## EXERCISE MATERIALS
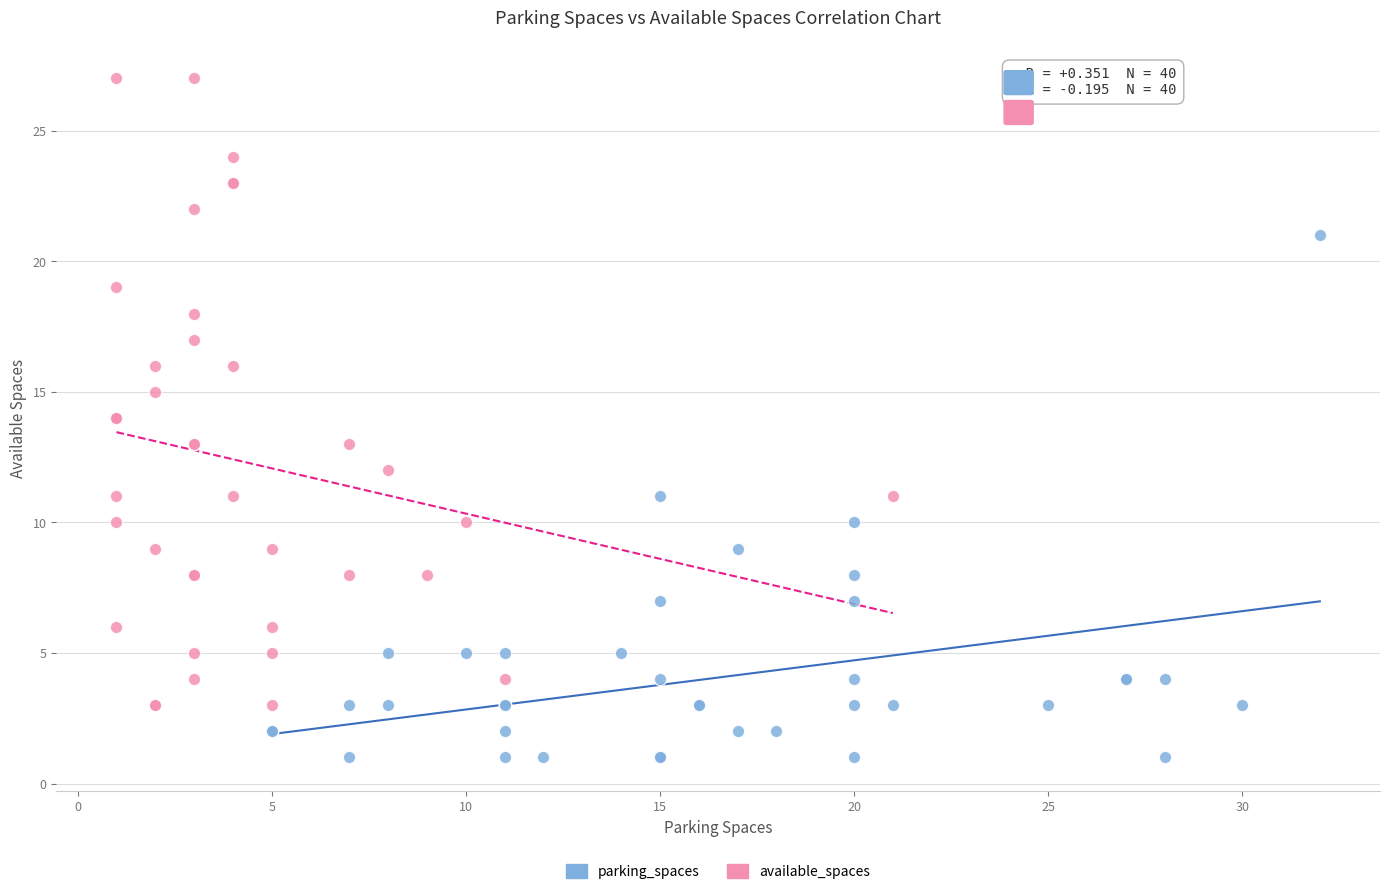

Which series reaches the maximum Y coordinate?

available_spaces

---

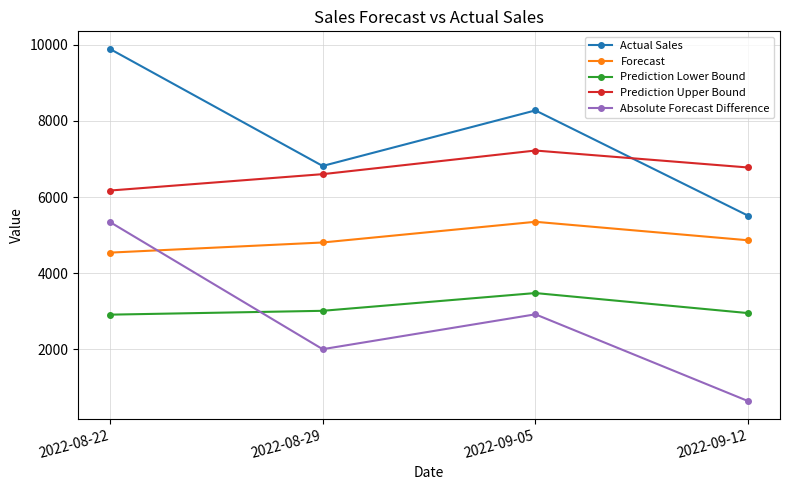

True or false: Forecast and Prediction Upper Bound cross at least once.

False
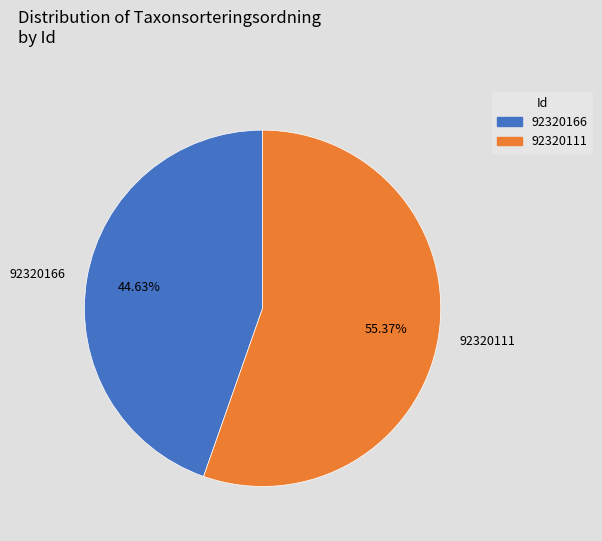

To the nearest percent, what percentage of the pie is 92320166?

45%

## DIRECTIONS FOR THIS TASK
Return each line of the listing that contains the word "percentage", treating uppercase and lowercase letters as different.

## SOLVED PROBLEM
To the nearest percent, what percentage of the pie is 92320166?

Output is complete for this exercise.